◆ **ASSIGNMENT**: In your copy, repeat each record exactly and include no pictures.

[DATA EXCERPTS — start]

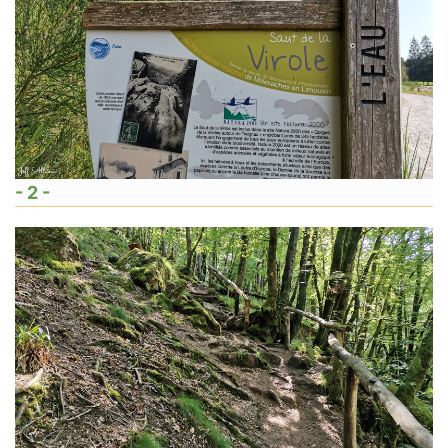
- 2 -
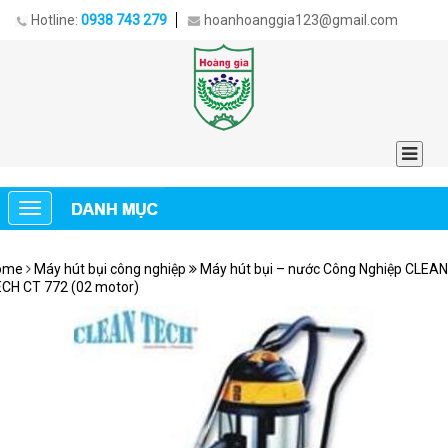
Hotline:
0938 743 279
hoanhoanggia123@gmail.com
ome
Máy hút bụi công nghiệp
Máy hút bụi – nước Công Nghiệp CLEAN
CH CT 772 (02 motor)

[DATA EXCERPTS — finish]

◆ **EXERCISE ANSWER**:
- 2 -
Hotline:
0938 743 279
hoanhoanggia123@gmail.com
ome
Máy hút bụi công nghiệp
Máy hút bụi – nước Công Nghiệp CLEAN
CH CT 772 (02 motor)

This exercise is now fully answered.